Can you drive with worn brake pads?

Brakes are an important safety component of your vehicle. Driving with faulty,
damaged or worn brakes can cause serious harm to the driver and those around them.

Here is a list of things that can happen if you drive with worn brake pads:

  • You can damage the brake rotors and callipers
  • Your brakes will have a slower response time
  • Car vibrates when braking
  • Worn down tyres
How often should you change car brakes

Brake pads and brake rotors wear over time. On average, they should be changedbetween 50,000-80,000 kms or roughly every 4-6 months. However, the wear on your brakes depends on the materials it is made from and your driving habits.

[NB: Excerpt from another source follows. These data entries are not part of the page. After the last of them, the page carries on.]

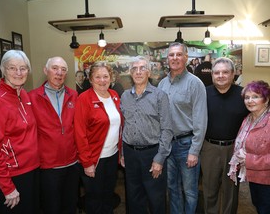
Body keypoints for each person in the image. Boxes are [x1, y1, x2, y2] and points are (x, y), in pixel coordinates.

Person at [0, 50, 40, 213]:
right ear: (3, 69)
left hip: (31, 171)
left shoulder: (24, 95)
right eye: (12, 68)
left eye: (23, 68)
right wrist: (7, 188)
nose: (18, 73)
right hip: (11, 176)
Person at [158, 42, 207, 214]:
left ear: (186, 57)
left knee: (190, 191)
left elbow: (201, 119)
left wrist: (194, 150)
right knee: (172, 188)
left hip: (187, 145)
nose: (175, 58)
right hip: (167, 146)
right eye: (171, 55)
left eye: (179, 54)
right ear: (167, 58)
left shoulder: (195, 84)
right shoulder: (162, 84)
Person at [120, 56, 173, 214]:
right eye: (134, 69)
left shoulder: (159, 96)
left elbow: (167, 129)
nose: (138, 72)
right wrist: (123, 152)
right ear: (130, 73)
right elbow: (125, 126)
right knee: (133, 197)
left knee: (155, 198)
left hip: (152, 154)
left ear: (149, 72)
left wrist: (159, 158)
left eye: (142, 68)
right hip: (130, 153)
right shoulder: (125, 96)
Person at [28, 57, 80, 214]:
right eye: (55, 68)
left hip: (72, 163)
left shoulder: (74, 95)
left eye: (63, 69)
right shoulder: (31, 97)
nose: (59, 73)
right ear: (45, 70)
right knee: (51, 207)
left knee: (70, 206)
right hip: (48, 166)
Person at [200, 57, 249, 214]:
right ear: (212, 74)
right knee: (209, 188)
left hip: (234, 149)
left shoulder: (243, 95)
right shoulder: (203, 94)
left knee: (231, 190)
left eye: (225, 72)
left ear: (233, 74)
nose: (220, 75)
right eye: (217, 72)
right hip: (209, 148)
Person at [74, 61, 123, 214]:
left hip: (112, 156)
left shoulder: (114, 96)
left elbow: (120, 127)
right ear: (90, 79)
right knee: (94, 200)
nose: (102, 80)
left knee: (108, 196)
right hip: (94, 159)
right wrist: (87, 162)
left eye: (105, 76)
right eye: (98, 77)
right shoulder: (84, 99)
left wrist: (121, 153)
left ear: (111, 77)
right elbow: (79, 133)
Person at [228, 80, 270, 214]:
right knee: (259, 206)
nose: (250, 101)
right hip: (254, 177)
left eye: (255, 96)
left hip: (267, 179)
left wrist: (249, 160)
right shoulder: (248, 119)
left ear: (266, 99)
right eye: (247, 97)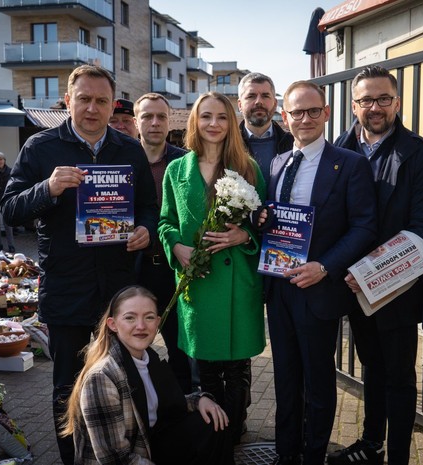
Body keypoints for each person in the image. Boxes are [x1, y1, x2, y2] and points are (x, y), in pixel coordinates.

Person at [0, 64, 157, 465]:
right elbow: (10, 210)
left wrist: (145, 229)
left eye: (101, 101)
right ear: (68, 101)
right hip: (66, 286)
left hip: (117, 289)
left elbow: (149, 206)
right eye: (84, 99)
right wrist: (47, 188)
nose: (92, 108)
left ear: (112, 104)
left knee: (124, 379)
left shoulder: (129, 149)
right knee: (67, 388)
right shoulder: (40, 147)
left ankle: (122, 457)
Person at [328, 66, 423, 465]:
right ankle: (371, 443)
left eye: (383, 99)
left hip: (397, 286)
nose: (374, 107)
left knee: (398, 376)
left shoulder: (421, 154)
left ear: (396, 102)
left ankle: (398, 457)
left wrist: (374, 274)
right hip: (351, 286)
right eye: (366, 100)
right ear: (354, 105)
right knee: (371, 368)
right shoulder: (339, 148)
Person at [265, 81, 378, 465]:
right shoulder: (278, 163)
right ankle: (286, 453)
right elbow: (273, 219)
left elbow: (364, 227)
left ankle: (313, 455)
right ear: (285, 117)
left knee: (318, 381)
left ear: (326, 113)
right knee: (285, 377)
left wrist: (325, 266)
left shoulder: (350, 164)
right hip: (279, 289)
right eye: (297, 112)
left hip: (319, 290)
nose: (305, 119)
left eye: (313, 111)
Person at [158, 91, 266, 445]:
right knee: (204, 369)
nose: (213, 124)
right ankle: (213, 438)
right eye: (206, 116)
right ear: (195, 121)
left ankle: (232, 435)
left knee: (236, 369)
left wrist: (243, 235)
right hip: (198, 282)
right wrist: (177, 247)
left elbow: (265, 225)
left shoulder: (248, 168)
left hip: (237, 283)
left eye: (221, 117)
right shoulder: (177, 170)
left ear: (231, 123)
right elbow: (165, 221)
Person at [61, 286, 234, 465]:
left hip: (147, 442)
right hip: (125, 458)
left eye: (149, 317)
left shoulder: (147, 357)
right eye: (130, 318)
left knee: (213, 422)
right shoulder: (101, 377)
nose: (141, 326)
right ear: (113, 324)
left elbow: (165, 404)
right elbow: (116, 459)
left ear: (158, 322)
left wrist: (199, 400)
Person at [132, 92, 192, 394]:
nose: (154, 123)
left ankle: (184, 404)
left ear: (170, 122)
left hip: (174, 269)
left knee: (180, 346)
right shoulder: (123, 160)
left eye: (161, 117)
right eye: (147, 116)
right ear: (136, 122)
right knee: (132, 344)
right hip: (133, 269)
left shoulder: (186, 162)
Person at [237, 72, 294, 182]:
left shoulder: (293, 143)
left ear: (275, 103)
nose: (259, 102)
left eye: (265, 96)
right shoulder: (227, 144)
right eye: (251, 96)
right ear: (240, 105)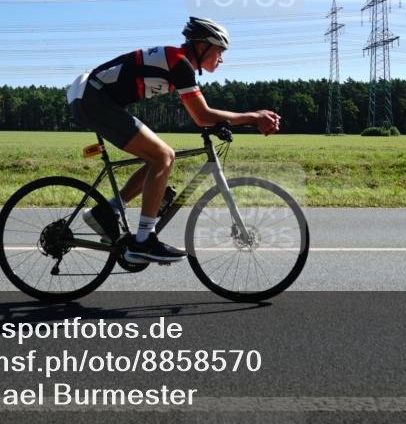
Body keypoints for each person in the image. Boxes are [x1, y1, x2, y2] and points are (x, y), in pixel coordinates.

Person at [67, 17, 281, 264]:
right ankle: (143, 241)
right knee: (164, 156)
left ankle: (107, 211)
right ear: (202, 47)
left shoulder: (177, 62)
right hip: (93, 99)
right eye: (219, 51)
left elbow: (201, 115)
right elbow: (202, 116)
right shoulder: (179, 63)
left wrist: (225, 122)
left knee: (157, 158)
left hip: (92, 97)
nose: (221, 59)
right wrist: (253, 117)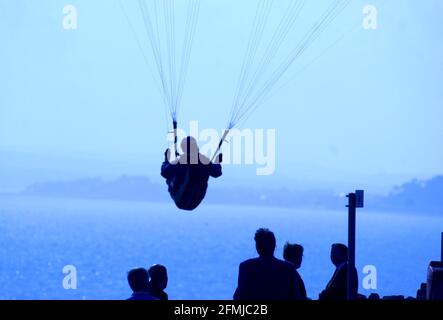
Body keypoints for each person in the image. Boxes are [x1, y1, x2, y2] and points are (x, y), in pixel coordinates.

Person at [233, 228, 298, 300]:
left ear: (257, 247)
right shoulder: (288, 269)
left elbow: (239, 297)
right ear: (274, 246)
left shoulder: (246, 267)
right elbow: (295, 296)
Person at [161, 136, 222, 211]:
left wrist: (167, 160)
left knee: (170, 176)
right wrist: (217, 162)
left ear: (183, 149)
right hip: (195, 201)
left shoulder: (179, 162)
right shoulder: (204, 161)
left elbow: (164, 173)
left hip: (180, 200)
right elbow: (217, 172)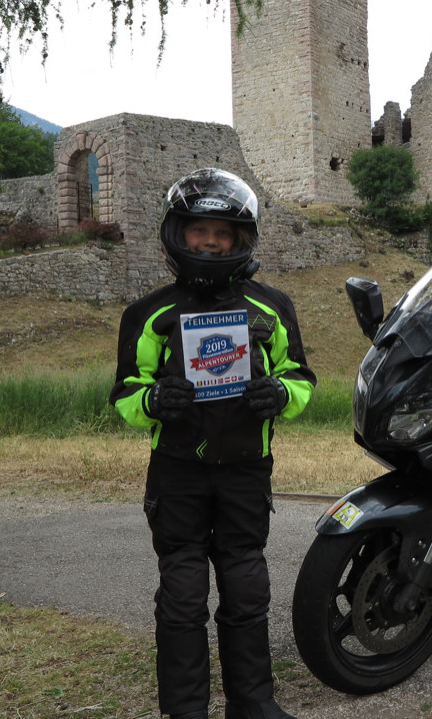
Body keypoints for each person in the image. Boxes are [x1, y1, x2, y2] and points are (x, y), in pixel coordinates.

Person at [110, 168, 315, 719]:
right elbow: (125, 393)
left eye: (222, 233)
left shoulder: (272, 306)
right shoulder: (149, 314)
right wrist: (155, 400)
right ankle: (185, 711)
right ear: (177, 234)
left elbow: (301, 378)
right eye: (199, 230)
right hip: (177, 472)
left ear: (240, 239)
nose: (209, 242)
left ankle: (253, 703)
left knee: (247, 587)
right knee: (182, 593)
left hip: (247, 469)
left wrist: (280, 394)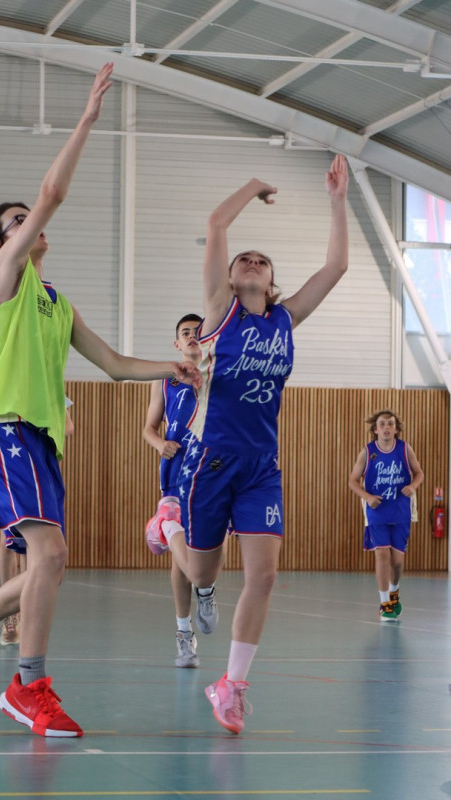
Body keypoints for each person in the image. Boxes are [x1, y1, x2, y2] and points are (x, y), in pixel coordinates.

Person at [0, 62, 200, 739]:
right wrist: (87, 119)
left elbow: (113, 364)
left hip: (40, 440)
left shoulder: (55, 302)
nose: (29, 222)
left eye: (26, 219)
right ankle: (28, 687)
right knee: (49, 556)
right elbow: (52, 192)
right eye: (16, 221)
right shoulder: (3, 280)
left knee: (50, 565)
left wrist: (172, 369)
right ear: (3, 242)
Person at [147, 154, 349, 734]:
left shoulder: (284, 319)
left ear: (271, 280)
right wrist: (254, 186)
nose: (253, 261)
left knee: (264, 575)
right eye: (244, 259)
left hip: (261, 465)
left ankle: (231, 686)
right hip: (209, 461)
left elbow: (336, 267)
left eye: (262, 260)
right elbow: (217, 224)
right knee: (200, 573)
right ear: (232, 278)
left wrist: (338, 200)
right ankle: (169, 526)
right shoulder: (220, 311)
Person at [144, 313, 221, 668]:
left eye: (197, 332)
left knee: (202, 549)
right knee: (178, 548)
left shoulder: (217, 376)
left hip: (209, 472)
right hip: (175, 475)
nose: (191, 336)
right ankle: (183, 635)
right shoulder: (165, 380)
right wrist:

Here is a list of factors affecting the lifespan of your brakes:

  • Driving Habits: If you break and stop abruptly, then you are likely to wear your brakes faster than someone who comes to a smooth and gradual stop.
  • Environment: Driving in a city environment involves considerable start-stop movements and therefore is harder on the brakes. People who live more regionally on straighter roads will have brakes that last longer.
  • Brake pad hardness: Brake pads vary their make-up. Hard compound pads last longer and often need to be warm - these are better suited for performance cars. Softer compound pads work better at lower speeds so are often placed on cars designed for city driving. Heat on these brake pads can cause the compound to melt onto the rotor.